Albrecht is both slickly confident and openly curious. A fast-talking former stand-up comedian from Long Island, he is reflective in conversation. He takes an almost scholarly approach to the Jungian analysis that he has pursued for the past 10 years. “The idea that we’re all connected in the collective unconscious is an extremely important part of what makes entertainment successful,” he says. “You can’t translate that literally, but you can be aware of the ideas behind it: that the psyche has a structure, that the unconscious is a very powerful force, that we’re all on a journey, striving for individuation and wholeness. If you understand that, you have a better grip on what’s relevant, resonant, and rich about human experience.”
You also have what turns out to be an unparalleled formula for producing genuinely original and genuinely good television. Albrecht’s instincts guide him to what is both robustly entertaining and rigorously human, from promotional photos to character development. But he isn’t just a philosopher of television
. Under his leadership, HBO’s original-programming division has unleashed a creative juggernaut on the television landscape. By any measure, when it comes to original programming, Albrecht is the most original mind in television.

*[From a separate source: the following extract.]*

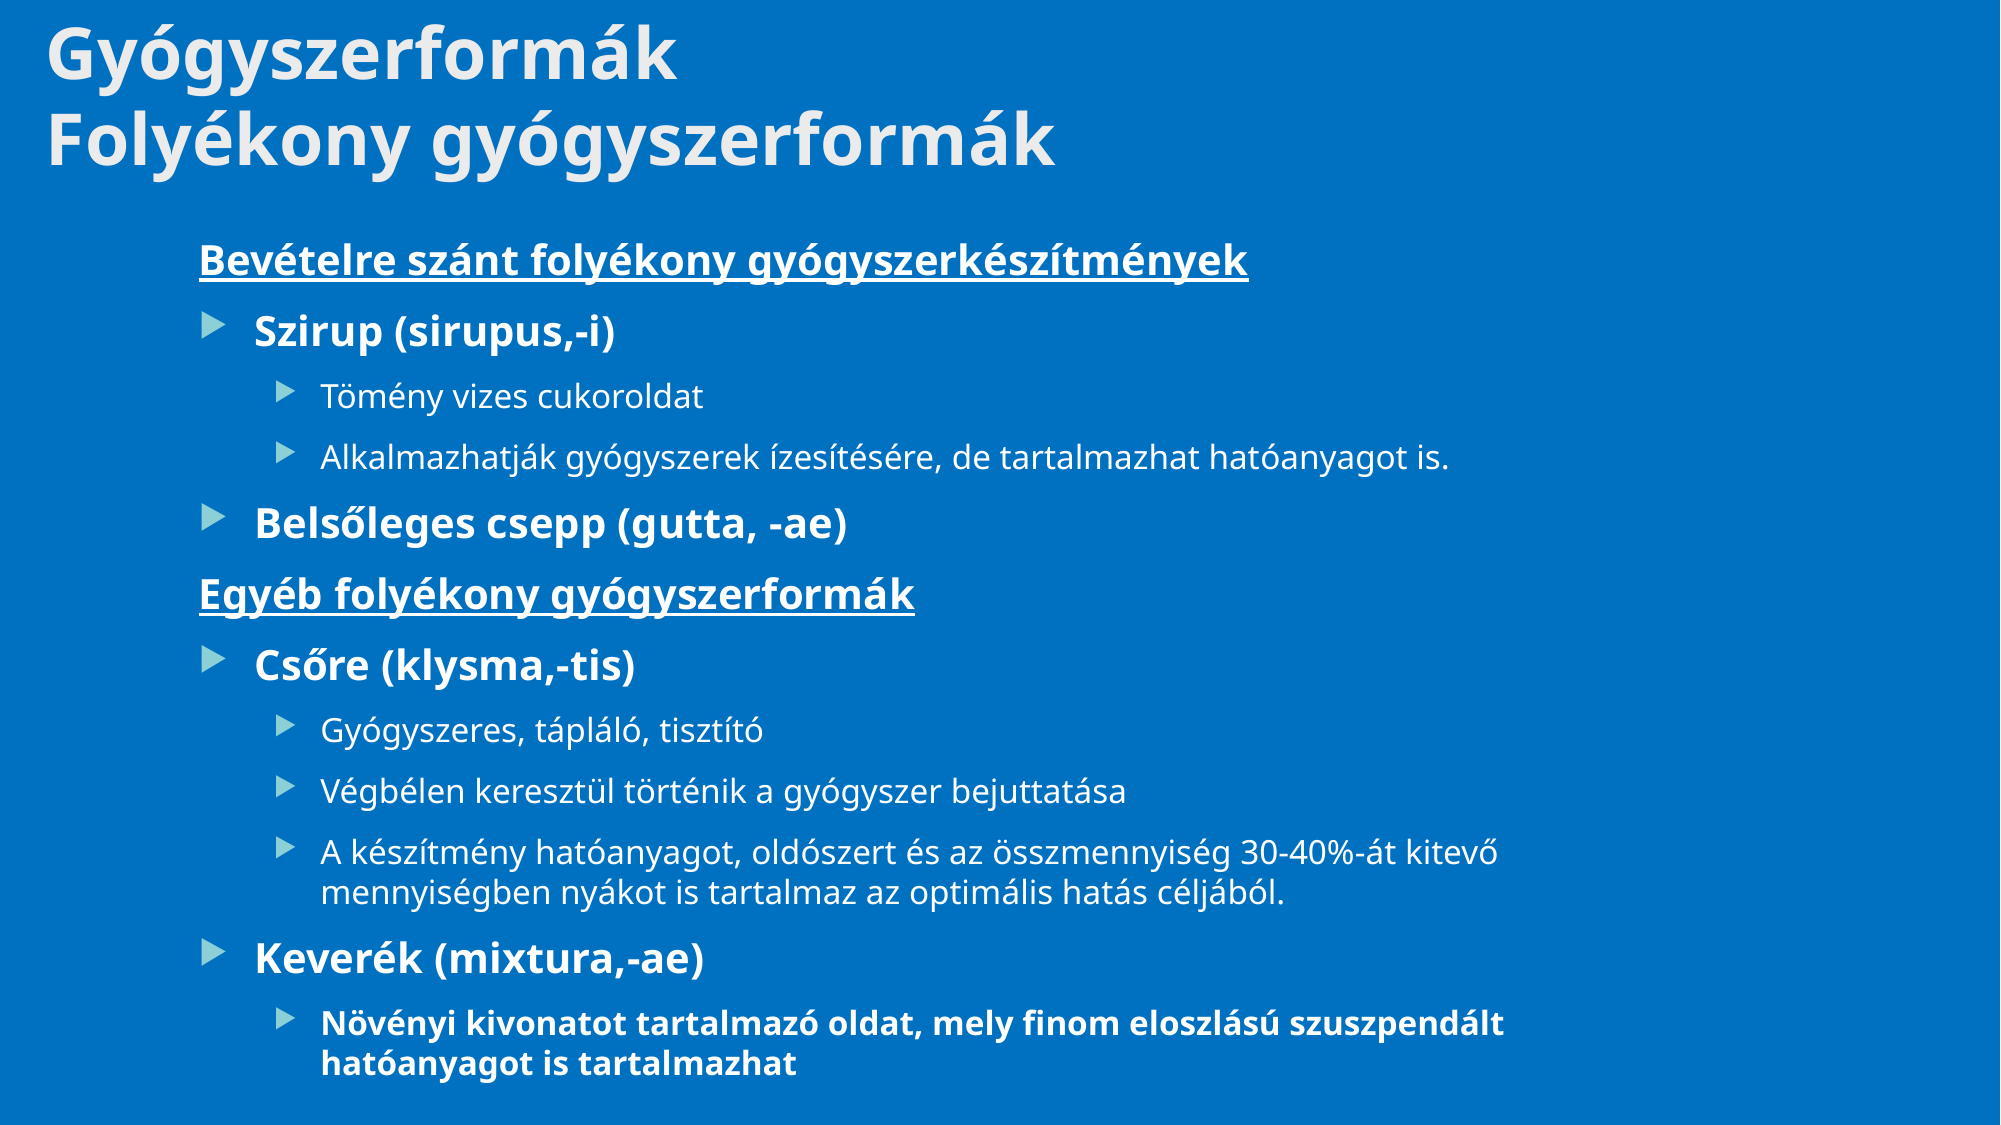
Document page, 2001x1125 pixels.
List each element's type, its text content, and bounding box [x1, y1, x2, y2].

Sex and the City, which debuted in 1998, The Sopranos (1999), and Six Feet Under (2001)—the “3Ses,” in HBO shorthand—are three of the biggest hits on TV. The shows draw prime-time-sized audiences (an average of around 12 million, 14 million, and 12 million viewers per episode, respectively) to a network that still reaches only one-quarter of all TV households. HBO regularly garners more Emmy nominations than the big-three broadcast networks and wins Golden Globes, Oscars, and Peabody Awards for its original series and movies in competition with the biggest players in Hollywood. At the 2001 Emmys, HBO got 94 nominations and won 16. No fewer than 20 winners thanked Albrecht personally from the stage. This year, HBO leads again with 93 nominations, 23 of them for Six Feet Under alone.

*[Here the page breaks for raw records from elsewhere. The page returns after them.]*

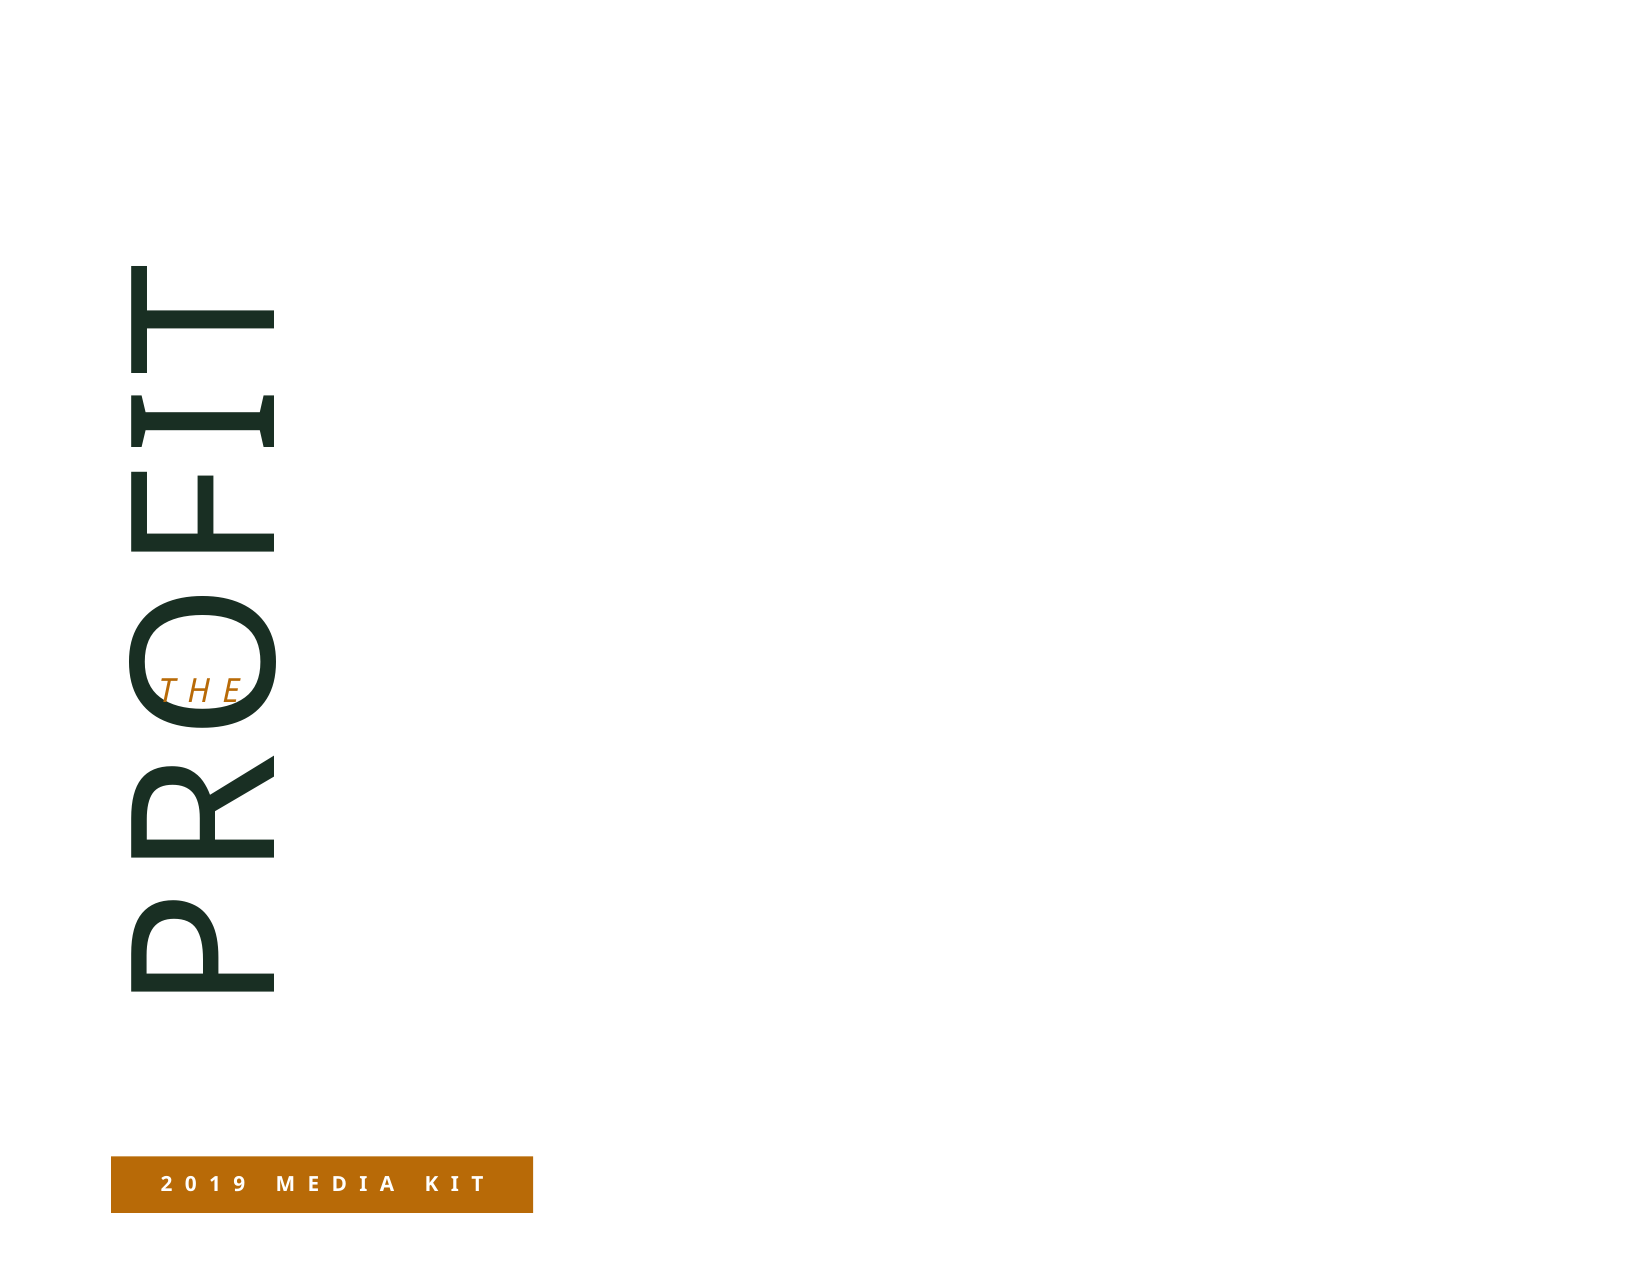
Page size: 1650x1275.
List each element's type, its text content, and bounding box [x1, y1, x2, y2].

text_box PROFIT [93, 168, 304, 666]
picture [363, 0, 1650, 1275]
text_box 2019 MEDIA KIT [111, 1156, 363, 1213]
text_box PROFIT [93, 724, 304, 1107]
text_box THE [51, 666, 346, 724]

The Sopranos, veteran TV writer-producer David Chase’s unstintingly original, unflinchingly real series about an angst-ridden New Jersey mob boss (played by James Gandolfini to be both repugnant and riveting) with two dysfunctional families, surged into the popular consciousness two years ago. Even if you haven’t watched an episode, chances are that you know all about the show. The series has earned both highbrow acclaim and street-level props. New York Times film critic Stephen Holden declared the series “the greatest work of American popular culture of the last quarter century,” while a couple of lieutenants from the New Jersey DeCavalcante crime family were recorded on surveillance tapes raving about the show.